In this First Concert Ever segment, the singer-songwriter, Adam Douglas, talks about the story of his first experience with live music. You can check out the story, after the break.

My first real concert of sorts was pretty late in the game actually. I had seen various types of performances before, but not a real concert, with an artist or band. I would’ve been around 16 years old, and I wanna say it was 1997 or so. I had just recently joined a bit of a garage band project, after being invited by some new friends. They had been playing in another band together for a year or two, but I was a total newbie. I remember vividly first hitting it off with Ryan Taylor (guitarist and songwriter) in the library at school one day previous to my being invited over to jam. We both were reaching for the same classic rock books – hunting down info about our mutual heroes Jimi Hendrix and Eric Clapton. I think Ryan was pleasantly surprised to see the “classical singing choir-boy” Adam hunting for similar reading material. He then invited me over to hang, talk music, and pushed me to sing my first rock songs: “paranoid” by black sabbath, and “Midnight Rider” by the Allman Brothers Band. I had a blast that first day! But I’ll never forget the looks on the faces of Ryan, and Stu the drummer. I hit the notes just fine, but they were quite entertained by my choir boy tonality – trying to sing that rock stuff for the first time. I can still picture them laughing about it to this day.
After some weeks of hanging out, talking music, listening to music, and continuing to jam on the stuff, Ryan invited Stu and me to join him and his folks to the BB King Blues Fest up in Tulsa, OK. I remember how excited I was upon hearing what names would be on the bill that year. It was just an all-star lineup, and right on the money for my budding blues and rock enthusiasm.

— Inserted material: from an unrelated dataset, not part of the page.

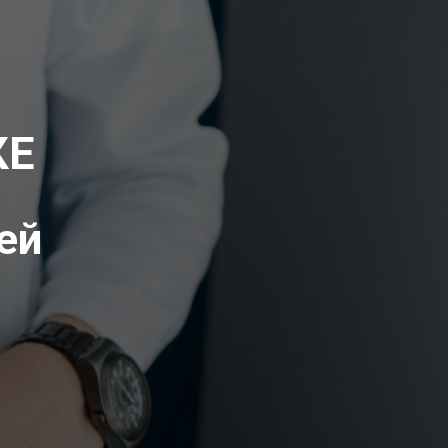
КЕ
ей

It was an outdoor festival, on a lovely late-summer evening. We had parked relatively far away and had to walk quite a ways to find the entrance, waltz through the gates, walk past a smaller stage where a local blues band was copping some SRV, proceed to make our way through the sea of lawn chairs and picnic blankets to find the reserved seats, numbered, and aligned directly in front of the enormous stage. I was ecstatic about the opportunity to catch 3 of my absolute heroes: BB King, Buddy Guy, and Dr. John.
After what seemed like an eternity of waiting, the main stage lights lit up, and Dr. John’s band took the stage to begin vamping the first tune. Soon after, the Dr. Himself was paraded out to his throne behind the piano, and the evening took off like a jetliner. Admittedly, I had only previously heard through a greatest hits type compilation CD that I borrowed from the library and was otherwise a little unfamiliar with the deeper cuts that Mac and the gang were pulling out. But I was mesmerized – nonetheless… That kind of vibe and attitude I had never really experience before. It felt like a party on stage. Meticulously organized chaos in a way. I loved it. Eventually, they ended up the set with “right place, wrong time”, and the previously observed “organized chaos” seemed to find its stride.

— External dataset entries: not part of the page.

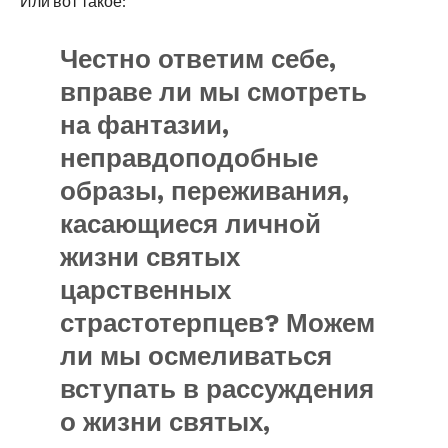
Или вот такое:
Честно ответим себе,
вправе ли мы смотреть
на фантазии,
неправдоподобные
образы, переживания,
касающиеся личной
жизни святых
царственных
страстотерпцев? Можем
ли мы осмеливаться
вступать в рассуждения
о жизни святых,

Next up, was the formidable Buddy Guy. The source of inspiration to so many of my favorite guitarists, and bands. It was extraordinary watching buddy with that signature polka dot Strat seduce, taunt, and converse with the crowd. That in particular is something I’ll never forget. He was full of rude humor and witty remarks on the microphone. This otherwise very conservative catholic boy was totally blown away. It felt dirty, in all the right ways! I had of course never seen anyone command the band (and crowd) in the way… He had total control of the entire dynamic of the evening. Truly inspiring… For me, Buddy and company had broken all of the rules that I thought existed. And that was really refreshing.

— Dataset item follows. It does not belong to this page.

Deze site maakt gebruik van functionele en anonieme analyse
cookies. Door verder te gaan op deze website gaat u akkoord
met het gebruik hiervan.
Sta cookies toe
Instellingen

Last up (at his own festival) was the king himself, BB King. It was virtually impossible to be down the kind of music rabbit hole I was in at that time, and not be completely in love with Riley B. King. He was (and is) the man. His guitar Lucille was over his one shoulder and he remained seated thought most of the show. It was a rather large band, complete with a horn section, and all of them dressed to impress.
I recall thinking to myself that BB seemed old and tired. You could hear it in his voice and see it in his body language. To me, that made the evening all that much more significant… This king amongst men, was here in front of us, giving absolutely everything he had – to ensure that we all had a wonderful evening. A man of his age, and stature – still going at it. Still delivering. Still inspiring…
I left that evening on a complete high. The drive home seemed never-ending, as I was still processing what I had experienced. That evening showed me the true power of live music. The connection that each performer had with the swath of concert-goers. The shared journey we had all taken together. Pure magic. I was hooked.